«Il Presidente Putin valuta molto positivamente l’incontro tra i due leader coreani e gli accordi che sono stati annunciati» ha dichiarato ieri Dmitry Peskov, portavoce ufficiale del presidente russo, subito dopo la conclusione del vertice tra Moon Jae-in e Kim.

«IL NOSTRO PRESIDENTE ha più volte sottolineato che una soluzione praticabile e duratura di pace nella penisola coreana si può basare solo su un dialogo diretto fra le parti« dove la sottolineatura di Putin ripresa da Peskov era evidentemente su quel «dialogo diretto». Non che Putin si illuda di poter tenere fuori dalla porta gli Stati uniti «ma piuttosto a tenere aperti quei piccoli spazi di manovra che lo stesso Moon si sarebbe voluto concedere» sosteneva ieri l’Izvestya. «Paradossalmente, la retorica bellicosa di Trump durante tutto lo scorso anno – sostiene Gleb Ivashenzov ex ambasciatore russo a Pyongyang – ha impaurito molto Seul, che ha visto in un possibile attacco americano alla Corea comunista la messo a repentaglio dell’esistenza stessa della Corea del sud».

PESKOV HA SPESO PAROLE di incoraggiamento anche sull’ipotesi di incontro tra Kim e Trump: «per noi sono benvenuti tutti gli incontri che possono portare a un allentamento della tensione nella regione» ha concluso il portavoce.

L’impressione di molti osservatori è che Putin, al di là di una comprensibile soddisfazione per i risultati della sua tessitura diplomatica dello scorso autunno durante il momento più delicato della crisi, osservi la situazione con molto realismo. «La discussione sulle questioni nucleari non rientra nelle competenze della Corea del sud.
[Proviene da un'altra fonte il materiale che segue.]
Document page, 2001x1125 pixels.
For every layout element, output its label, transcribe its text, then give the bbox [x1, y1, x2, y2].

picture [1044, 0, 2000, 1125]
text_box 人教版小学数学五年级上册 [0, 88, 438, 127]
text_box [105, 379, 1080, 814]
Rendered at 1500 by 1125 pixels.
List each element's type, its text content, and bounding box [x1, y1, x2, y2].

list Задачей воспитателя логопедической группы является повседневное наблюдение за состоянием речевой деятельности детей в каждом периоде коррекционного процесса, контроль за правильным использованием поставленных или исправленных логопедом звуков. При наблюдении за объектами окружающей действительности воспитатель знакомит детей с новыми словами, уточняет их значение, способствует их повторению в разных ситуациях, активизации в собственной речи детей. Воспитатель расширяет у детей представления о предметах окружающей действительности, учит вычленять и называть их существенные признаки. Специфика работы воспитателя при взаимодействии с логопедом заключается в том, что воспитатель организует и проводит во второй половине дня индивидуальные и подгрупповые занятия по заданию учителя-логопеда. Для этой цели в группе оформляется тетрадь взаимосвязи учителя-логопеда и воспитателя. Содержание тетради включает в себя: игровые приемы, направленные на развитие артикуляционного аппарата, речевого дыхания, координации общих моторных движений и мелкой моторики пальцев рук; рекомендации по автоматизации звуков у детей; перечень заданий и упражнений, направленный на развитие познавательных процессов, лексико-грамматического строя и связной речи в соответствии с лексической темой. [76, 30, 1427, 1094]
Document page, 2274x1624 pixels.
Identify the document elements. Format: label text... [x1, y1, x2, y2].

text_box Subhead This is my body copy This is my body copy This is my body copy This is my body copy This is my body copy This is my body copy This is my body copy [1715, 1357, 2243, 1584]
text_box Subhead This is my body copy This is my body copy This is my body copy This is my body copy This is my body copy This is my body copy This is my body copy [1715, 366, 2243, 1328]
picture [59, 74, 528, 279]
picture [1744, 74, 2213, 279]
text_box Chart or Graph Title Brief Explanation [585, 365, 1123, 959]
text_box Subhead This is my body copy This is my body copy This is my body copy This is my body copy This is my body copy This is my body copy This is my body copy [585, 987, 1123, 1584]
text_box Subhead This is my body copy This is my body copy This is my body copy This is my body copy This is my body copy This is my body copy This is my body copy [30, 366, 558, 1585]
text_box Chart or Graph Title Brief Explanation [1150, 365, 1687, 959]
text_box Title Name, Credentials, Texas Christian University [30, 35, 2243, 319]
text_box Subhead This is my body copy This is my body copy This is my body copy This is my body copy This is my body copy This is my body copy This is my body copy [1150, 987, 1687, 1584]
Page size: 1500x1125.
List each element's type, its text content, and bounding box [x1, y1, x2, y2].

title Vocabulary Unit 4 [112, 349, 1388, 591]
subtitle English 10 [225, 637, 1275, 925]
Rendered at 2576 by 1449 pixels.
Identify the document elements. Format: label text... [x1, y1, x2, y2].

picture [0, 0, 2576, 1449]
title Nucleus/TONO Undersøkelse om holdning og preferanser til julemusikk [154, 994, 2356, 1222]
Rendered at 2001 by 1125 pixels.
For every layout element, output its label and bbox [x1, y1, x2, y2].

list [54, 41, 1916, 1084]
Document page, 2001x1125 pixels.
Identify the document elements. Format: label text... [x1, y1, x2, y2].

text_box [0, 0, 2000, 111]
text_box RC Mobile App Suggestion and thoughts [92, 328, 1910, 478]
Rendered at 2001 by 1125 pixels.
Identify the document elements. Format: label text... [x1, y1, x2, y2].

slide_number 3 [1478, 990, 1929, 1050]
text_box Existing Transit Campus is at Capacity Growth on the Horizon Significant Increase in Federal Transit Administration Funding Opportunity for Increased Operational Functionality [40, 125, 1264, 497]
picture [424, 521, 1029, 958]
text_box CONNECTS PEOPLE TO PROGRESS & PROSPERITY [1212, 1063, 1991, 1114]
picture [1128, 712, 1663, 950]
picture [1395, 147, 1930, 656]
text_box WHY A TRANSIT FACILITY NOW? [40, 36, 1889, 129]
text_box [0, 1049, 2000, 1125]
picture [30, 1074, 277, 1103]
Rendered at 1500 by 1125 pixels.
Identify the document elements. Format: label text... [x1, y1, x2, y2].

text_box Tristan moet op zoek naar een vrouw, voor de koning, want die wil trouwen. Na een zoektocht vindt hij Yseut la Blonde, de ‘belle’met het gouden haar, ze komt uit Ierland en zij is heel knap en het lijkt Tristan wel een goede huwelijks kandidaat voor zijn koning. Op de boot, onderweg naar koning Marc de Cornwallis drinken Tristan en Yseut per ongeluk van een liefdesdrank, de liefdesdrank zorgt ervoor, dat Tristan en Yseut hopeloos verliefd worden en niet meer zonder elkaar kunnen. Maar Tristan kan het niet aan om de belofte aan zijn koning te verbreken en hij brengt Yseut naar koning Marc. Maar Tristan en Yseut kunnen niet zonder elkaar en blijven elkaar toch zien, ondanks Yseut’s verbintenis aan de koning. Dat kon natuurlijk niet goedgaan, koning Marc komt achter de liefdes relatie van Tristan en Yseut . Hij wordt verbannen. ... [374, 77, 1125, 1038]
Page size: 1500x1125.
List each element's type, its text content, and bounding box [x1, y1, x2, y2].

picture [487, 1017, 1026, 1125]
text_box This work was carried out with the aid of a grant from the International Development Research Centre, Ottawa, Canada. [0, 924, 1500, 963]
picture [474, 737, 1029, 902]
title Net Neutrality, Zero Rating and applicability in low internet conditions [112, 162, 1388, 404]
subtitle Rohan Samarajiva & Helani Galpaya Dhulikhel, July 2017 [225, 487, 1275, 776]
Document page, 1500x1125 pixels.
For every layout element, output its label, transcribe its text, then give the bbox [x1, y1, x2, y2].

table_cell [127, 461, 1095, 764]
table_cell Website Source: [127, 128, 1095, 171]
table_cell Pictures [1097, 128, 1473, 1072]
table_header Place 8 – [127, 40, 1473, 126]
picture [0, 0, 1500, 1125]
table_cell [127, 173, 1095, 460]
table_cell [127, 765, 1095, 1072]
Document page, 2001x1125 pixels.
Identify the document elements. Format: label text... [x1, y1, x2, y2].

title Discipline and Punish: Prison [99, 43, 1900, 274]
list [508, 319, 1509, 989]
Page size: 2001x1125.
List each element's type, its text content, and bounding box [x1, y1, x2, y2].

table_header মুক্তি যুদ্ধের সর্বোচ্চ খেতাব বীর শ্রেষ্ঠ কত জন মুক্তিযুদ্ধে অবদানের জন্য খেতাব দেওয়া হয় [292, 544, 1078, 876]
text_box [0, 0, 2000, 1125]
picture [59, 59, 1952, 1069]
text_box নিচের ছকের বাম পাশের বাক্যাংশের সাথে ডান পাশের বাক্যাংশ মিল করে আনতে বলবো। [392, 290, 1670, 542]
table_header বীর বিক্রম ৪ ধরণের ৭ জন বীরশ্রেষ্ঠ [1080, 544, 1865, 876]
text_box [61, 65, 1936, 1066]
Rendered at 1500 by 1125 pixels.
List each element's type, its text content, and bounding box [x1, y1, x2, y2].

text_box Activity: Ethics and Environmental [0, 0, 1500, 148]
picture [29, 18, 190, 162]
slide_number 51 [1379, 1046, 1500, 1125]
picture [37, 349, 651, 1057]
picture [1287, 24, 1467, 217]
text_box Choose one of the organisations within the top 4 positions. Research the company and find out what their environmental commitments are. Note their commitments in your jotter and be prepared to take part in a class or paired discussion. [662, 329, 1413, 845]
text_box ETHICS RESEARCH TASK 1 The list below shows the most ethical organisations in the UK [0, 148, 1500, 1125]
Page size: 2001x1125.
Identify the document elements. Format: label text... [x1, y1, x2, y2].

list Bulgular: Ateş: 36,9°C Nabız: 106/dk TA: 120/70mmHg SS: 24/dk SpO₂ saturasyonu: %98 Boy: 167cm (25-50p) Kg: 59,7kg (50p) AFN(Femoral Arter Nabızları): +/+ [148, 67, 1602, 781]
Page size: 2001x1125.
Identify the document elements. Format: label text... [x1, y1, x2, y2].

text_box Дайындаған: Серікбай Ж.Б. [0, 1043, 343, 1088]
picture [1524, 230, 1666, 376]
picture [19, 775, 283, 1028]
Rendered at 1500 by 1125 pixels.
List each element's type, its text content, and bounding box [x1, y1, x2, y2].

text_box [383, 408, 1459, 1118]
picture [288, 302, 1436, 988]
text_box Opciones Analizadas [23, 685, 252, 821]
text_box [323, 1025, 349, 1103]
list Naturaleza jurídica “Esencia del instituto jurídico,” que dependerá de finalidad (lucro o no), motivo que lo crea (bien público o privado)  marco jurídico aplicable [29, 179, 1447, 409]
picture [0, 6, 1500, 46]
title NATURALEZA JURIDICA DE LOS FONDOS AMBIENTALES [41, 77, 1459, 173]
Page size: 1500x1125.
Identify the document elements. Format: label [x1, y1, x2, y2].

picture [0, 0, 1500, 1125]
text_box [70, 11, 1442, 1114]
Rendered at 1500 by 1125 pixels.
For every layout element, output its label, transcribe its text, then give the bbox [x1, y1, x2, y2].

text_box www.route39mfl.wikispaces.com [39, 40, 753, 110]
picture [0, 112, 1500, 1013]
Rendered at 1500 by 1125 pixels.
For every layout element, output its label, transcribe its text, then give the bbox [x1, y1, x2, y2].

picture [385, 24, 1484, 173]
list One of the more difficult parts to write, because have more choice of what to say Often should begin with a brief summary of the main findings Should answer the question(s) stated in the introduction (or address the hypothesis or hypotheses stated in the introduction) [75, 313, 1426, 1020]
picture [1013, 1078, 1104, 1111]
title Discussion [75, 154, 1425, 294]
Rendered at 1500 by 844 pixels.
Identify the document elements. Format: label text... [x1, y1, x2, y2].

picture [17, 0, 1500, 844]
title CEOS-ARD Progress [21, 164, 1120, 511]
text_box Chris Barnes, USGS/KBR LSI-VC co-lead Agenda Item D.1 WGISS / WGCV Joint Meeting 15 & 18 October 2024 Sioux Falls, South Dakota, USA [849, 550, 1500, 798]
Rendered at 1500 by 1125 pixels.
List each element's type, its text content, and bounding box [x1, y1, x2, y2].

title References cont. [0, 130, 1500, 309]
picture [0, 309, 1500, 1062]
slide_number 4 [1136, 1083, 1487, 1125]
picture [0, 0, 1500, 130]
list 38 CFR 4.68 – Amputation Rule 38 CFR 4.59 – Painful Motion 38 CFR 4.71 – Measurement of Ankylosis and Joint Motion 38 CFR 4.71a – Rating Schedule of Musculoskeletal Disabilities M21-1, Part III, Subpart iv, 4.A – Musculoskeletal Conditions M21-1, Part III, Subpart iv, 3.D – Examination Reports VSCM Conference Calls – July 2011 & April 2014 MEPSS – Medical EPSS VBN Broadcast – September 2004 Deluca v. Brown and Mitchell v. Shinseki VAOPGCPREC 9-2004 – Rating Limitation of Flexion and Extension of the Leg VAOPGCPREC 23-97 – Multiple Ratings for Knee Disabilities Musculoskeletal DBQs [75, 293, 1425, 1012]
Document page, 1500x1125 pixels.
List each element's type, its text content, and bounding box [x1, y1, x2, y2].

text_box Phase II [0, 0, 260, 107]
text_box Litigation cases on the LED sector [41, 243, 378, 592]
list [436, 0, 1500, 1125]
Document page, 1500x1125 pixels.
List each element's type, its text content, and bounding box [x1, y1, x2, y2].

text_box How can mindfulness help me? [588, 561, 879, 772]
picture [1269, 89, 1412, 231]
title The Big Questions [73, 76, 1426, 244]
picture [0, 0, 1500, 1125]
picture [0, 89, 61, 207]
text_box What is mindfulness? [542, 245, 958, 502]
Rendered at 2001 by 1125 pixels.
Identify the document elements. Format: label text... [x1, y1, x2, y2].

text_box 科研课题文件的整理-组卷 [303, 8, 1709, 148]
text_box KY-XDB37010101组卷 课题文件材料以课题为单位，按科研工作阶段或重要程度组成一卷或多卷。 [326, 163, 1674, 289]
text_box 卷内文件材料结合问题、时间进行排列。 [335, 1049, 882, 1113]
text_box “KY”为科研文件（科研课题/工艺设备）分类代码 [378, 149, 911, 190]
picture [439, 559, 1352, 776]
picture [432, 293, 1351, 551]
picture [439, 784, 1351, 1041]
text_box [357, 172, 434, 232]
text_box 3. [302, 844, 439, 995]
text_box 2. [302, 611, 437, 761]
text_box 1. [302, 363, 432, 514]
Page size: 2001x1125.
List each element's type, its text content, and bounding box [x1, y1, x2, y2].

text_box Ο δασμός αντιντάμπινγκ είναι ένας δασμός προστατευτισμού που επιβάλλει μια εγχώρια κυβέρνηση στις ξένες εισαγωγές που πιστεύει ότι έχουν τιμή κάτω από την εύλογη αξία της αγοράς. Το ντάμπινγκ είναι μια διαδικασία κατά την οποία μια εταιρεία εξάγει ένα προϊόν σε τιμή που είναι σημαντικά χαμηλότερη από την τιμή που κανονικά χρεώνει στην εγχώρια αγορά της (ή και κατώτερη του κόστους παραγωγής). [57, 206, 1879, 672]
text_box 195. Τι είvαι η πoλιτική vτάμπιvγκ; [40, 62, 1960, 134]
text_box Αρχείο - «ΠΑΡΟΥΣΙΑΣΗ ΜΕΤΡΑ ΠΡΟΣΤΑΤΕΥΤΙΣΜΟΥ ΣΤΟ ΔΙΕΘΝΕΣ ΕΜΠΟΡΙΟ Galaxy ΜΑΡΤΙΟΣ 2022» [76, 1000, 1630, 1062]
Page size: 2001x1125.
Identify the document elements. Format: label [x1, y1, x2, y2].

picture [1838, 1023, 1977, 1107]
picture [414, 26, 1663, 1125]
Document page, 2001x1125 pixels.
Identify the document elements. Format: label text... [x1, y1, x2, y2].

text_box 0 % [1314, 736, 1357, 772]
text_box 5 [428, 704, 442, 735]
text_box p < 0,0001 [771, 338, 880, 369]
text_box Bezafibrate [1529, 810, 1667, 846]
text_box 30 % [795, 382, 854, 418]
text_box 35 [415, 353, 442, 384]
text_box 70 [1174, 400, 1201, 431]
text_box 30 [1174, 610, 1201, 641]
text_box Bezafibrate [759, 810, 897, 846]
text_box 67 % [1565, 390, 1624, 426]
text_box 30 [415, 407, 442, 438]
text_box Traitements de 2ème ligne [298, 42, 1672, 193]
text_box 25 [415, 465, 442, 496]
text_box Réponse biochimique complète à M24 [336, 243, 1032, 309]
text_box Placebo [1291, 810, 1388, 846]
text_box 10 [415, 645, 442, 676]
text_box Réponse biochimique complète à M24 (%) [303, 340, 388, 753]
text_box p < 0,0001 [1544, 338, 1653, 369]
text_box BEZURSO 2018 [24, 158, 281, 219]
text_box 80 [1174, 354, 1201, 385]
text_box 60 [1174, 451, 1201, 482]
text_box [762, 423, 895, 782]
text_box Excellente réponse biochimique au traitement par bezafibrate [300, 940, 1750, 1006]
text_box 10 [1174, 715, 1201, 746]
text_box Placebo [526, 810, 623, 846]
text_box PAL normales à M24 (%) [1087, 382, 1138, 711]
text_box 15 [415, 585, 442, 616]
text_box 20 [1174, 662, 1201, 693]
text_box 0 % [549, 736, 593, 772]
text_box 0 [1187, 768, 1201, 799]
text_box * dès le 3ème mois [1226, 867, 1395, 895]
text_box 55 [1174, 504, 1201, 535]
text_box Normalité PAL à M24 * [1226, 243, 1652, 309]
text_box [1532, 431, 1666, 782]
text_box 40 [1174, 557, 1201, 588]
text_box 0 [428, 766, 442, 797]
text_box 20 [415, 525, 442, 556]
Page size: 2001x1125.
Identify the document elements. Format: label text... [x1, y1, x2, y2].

Il governo sudcoreano non può decidere su questa questione in autonomia» afferma Andrey Lankov che da anni insegna all’università di Seul. «Ed è impossibile concordare qualunque cosa anche sulla cooperazione economica, perché tale cooperazione violerebbe le sanzioni dell’Onu» aggiunge Lankov.

UN ASPETTO, quello economico, a cui a Mosca però, si tiene molto. Non a caso Sergey Lavrov ha ricordato che «la Russia è pronta a facilitare la cooperazione tra le due Coree nei settori del trasporto ferroviario e dell’approvvigionamento del gas e del petrolio». Sono temi che del resto Lavrov e il suo omologo nordcoreano Ri Yong Ho hanno affrontato durante il loro meeting moscovita del 10 aprile scorso. Mentre si realizzava lo storico incontro in Corea il Cremlino proiettava il suo sguardo anche in Cina, dove si tiene un incontro tra il premier indiano Modi e il presidente cinese Xi. I due paesi in teoria sono già alleati di Mosca all’interno dei Brics.

MA L’ALLEANZA A 5, di cui fanno parte anche Sudafrica e Brasile, ha dato segni di scarsa coesione e iniziativa, perché proprio Cina e India continuano volersi tenere le mani libere, guardandosi bene dal voler dare all’alleanza l’immagine di una sorta di «cartello anti-Usa», come vagheggiato a suo tempo da Putin. I rapporti politici con la Cina hanno fatto dei passi in avanti, come è stato dimostrato dal sostegno cinese alla risoluzione russa all’Onu sulla vicenda delle armi chimiche in Siria. Le relazioni russe con l’India restano invece instabili. In primo luogo per quanto riguarda il rapporto con il Pakistan, nemico giurato dell’India. Il dialogo Russia-Pakistan sulla questione della sicurezza e del terrorismo, ha condotto l’India ad annunciare di voler ridurre gli acquisti di armi russe e accrescere le commesse di quelle americane e israeliane. Una decisione che non è certo piaciuta al Cremlino.